• _Task objective_
Repeat word for word every line of the items below, from the line containing "scientific name: Acer saccharum" down through the last line of the items.

# Start of Records supplied

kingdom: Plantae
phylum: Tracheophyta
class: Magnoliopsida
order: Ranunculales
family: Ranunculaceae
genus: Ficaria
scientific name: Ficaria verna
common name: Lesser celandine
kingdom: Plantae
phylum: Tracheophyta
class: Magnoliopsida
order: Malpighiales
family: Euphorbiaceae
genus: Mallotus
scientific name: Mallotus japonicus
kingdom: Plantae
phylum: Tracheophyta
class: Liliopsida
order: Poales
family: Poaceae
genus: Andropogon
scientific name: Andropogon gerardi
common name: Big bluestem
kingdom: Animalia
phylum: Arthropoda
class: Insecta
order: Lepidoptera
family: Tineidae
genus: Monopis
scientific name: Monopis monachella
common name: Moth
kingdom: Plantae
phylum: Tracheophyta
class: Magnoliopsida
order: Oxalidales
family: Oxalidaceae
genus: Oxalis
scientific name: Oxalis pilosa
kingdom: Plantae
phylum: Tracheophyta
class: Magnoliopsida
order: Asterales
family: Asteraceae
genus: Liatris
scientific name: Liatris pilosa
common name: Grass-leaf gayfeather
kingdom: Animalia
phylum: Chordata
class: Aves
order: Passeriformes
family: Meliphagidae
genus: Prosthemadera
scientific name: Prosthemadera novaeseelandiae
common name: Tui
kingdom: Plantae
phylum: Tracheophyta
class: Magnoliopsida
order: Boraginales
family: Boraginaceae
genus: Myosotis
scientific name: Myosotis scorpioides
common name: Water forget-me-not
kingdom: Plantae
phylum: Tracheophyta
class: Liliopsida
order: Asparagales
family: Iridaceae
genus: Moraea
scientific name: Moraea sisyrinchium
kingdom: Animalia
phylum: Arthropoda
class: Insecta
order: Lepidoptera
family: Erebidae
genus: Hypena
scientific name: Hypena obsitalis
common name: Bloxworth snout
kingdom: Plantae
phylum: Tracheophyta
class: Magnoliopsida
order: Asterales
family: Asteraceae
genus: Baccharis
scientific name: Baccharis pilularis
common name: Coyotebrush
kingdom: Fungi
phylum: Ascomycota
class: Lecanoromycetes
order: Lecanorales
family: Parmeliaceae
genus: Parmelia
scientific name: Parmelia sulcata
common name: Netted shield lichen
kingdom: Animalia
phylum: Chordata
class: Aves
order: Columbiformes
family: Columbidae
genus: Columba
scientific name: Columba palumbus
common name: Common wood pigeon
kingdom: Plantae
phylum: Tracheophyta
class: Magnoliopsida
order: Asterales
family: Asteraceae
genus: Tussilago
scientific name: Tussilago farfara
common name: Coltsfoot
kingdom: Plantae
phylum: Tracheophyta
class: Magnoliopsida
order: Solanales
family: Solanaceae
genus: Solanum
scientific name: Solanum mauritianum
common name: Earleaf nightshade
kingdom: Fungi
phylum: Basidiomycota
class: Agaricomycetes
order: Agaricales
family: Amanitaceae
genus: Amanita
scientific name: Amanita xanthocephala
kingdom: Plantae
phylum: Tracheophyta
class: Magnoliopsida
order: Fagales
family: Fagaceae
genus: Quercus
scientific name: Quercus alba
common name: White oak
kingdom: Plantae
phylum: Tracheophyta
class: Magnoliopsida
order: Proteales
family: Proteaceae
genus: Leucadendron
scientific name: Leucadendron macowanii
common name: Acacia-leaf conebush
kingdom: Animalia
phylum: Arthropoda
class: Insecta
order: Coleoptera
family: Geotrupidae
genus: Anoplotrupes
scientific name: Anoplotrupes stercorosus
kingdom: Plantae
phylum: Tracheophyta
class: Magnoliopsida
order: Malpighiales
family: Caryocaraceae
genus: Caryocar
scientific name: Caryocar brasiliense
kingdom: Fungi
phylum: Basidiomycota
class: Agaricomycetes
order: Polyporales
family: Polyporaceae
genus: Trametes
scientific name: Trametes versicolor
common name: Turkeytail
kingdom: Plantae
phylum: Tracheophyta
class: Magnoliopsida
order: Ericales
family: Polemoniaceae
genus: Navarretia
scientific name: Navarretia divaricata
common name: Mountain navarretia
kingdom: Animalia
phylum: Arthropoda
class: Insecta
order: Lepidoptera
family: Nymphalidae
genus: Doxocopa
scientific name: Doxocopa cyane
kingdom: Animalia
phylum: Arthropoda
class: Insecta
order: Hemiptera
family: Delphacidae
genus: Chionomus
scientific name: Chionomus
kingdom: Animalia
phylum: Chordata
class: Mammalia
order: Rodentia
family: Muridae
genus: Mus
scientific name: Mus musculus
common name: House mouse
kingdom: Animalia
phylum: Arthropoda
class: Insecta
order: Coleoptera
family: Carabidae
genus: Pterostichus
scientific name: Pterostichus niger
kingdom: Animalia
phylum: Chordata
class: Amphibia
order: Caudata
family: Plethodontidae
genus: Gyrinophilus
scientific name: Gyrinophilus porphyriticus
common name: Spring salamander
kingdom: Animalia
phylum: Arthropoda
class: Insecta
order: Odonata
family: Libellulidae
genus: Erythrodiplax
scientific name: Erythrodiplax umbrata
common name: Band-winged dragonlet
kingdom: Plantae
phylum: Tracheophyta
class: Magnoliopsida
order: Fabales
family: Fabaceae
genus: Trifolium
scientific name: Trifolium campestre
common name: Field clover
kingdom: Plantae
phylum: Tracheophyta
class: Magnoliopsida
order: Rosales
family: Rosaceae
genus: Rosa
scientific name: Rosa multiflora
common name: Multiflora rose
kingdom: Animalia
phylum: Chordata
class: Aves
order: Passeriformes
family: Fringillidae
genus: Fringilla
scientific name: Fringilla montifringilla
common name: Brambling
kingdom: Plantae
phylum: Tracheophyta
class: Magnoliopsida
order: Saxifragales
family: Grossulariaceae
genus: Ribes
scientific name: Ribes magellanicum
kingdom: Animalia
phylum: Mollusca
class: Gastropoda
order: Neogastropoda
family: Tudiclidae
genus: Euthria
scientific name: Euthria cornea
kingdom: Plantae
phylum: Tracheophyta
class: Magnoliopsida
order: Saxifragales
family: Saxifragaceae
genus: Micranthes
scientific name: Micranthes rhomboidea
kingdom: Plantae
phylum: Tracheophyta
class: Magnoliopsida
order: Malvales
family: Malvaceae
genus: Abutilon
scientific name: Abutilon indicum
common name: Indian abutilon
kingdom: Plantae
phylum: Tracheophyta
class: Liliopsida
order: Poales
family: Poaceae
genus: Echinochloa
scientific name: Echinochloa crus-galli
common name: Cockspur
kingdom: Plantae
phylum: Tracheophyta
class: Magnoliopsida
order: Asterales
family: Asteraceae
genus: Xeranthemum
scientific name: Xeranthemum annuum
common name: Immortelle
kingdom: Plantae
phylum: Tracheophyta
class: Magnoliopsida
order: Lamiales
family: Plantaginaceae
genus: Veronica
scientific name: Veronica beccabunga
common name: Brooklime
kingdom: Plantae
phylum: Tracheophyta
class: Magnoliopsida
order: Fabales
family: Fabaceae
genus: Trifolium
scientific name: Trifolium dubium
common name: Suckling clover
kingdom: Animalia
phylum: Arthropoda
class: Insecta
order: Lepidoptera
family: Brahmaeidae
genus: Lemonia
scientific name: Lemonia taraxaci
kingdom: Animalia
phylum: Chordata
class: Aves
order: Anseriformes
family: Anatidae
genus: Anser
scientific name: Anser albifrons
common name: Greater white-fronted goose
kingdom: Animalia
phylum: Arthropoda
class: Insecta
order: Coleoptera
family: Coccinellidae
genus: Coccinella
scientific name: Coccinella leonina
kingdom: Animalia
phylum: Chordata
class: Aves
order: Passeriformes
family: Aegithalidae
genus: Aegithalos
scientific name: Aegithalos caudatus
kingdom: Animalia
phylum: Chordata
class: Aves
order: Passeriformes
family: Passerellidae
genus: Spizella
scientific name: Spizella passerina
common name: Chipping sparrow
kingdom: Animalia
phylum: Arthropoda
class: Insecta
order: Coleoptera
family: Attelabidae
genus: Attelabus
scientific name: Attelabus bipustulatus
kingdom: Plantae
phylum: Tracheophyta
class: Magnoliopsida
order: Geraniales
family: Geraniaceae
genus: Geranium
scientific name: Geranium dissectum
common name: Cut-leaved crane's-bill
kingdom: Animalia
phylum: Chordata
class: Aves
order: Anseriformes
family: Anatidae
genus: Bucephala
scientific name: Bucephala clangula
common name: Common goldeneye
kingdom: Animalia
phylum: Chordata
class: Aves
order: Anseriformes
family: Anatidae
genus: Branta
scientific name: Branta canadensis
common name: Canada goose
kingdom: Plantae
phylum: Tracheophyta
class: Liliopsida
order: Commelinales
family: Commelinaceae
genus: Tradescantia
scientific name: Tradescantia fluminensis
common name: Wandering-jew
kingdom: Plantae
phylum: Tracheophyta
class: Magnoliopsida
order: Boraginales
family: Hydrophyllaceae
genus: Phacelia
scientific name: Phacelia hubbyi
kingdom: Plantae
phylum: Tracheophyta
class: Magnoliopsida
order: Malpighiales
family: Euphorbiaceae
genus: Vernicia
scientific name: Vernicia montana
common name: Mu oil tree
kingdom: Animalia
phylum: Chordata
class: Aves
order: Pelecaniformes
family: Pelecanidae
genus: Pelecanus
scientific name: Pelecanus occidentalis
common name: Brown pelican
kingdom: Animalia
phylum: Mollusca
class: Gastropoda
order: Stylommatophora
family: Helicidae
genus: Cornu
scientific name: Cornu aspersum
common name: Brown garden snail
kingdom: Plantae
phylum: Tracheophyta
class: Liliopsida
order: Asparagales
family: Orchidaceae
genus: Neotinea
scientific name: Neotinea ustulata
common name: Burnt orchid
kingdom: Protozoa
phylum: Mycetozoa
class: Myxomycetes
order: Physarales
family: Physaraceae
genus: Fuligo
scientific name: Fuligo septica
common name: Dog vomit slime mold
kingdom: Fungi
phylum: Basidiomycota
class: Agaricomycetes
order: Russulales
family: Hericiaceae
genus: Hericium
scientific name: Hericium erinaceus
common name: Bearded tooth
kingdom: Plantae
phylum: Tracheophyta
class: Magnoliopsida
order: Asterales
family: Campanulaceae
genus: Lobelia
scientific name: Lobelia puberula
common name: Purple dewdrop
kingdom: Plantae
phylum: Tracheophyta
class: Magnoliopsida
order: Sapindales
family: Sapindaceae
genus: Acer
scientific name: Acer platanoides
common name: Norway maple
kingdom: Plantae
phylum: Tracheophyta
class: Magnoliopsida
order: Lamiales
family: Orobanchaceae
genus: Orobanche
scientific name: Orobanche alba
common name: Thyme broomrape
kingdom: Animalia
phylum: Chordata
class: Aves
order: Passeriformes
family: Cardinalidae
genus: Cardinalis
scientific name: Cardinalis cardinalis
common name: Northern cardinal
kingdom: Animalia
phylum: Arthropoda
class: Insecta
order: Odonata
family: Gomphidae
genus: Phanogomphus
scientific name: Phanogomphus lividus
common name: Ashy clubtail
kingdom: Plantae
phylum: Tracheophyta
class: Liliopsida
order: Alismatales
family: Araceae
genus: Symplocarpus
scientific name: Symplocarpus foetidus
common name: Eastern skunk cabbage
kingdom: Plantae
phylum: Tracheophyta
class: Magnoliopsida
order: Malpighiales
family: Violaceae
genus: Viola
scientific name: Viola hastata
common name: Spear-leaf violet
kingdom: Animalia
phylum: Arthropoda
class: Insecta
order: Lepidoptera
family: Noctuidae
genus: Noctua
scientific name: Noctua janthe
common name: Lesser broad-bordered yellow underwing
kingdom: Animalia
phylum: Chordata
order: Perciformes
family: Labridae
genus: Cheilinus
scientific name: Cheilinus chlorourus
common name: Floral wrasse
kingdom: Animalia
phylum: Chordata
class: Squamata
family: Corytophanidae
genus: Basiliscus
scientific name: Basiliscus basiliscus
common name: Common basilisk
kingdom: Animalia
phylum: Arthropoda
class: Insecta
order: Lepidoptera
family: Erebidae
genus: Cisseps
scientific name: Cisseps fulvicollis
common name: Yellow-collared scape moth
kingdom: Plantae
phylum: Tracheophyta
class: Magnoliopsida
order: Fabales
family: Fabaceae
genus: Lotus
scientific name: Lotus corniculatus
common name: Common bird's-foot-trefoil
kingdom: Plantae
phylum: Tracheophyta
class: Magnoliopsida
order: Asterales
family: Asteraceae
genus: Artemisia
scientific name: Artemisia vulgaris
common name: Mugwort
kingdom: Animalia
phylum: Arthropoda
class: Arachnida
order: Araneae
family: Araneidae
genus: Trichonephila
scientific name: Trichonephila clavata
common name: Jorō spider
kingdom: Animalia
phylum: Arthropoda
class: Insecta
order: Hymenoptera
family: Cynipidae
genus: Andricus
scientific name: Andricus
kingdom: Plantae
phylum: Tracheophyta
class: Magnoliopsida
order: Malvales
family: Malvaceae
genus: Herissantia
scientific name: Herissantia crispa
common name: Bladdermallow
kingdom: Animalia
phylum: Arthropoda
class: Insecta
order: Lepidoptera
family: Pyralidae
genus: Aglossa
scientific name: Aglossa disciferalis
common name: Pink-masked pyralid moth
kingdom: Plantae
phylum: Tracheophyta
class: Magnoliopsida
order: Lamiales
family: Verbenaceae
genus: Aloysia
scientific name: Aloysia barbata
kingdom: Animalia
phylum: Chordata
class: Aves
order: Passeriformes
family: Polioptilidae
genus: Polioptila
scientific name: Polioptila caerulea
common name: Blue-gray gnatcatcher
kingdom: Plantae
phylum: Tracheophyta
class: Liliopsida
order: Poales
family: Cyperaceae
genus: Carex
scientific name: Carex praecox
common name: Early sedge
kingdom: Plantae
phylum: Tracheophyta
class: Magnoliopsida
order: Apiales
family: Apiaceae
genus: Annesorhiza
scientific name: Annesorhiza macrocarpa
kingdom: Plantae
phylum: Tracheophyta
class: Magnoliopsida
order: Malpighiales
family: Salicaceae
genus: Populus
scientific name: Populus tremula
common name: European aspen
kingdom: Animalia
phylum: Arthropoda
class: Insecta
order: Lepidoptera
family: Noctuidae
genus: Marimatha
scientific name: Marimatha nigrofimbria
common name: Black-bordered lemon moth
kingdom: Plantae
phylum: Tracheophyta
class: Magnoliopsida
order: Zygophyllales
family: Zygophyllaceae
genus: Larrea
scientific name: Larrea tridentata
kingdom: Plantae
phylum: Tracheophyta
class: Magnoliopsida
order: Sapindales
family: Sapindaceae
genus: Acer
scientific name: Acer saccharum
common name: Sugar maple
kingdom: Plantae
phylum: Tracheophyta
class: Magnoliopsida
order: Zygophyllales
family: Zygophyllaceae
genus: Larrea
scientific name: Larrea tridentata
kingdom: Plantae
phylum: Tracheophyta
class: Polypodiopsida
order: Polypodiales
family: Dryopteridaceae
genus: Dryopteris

# End of Records supplied

• _Response to the exercise_
scientific name: Acer saccharum
common name: Sugar maple
kingdom: Plantae
phylum: Tracheophyta
class: Magnoliopsida
order: Zygophyllales
family: Zygophyllaceae
genus: Larrea
scientific name: Larrea tridentata
kingdom: Plantae
phylum: Tracheophyta
class: Polypodiopsida
order: Polypodiales
family: Dryopteridaceae
genus: Dryopteris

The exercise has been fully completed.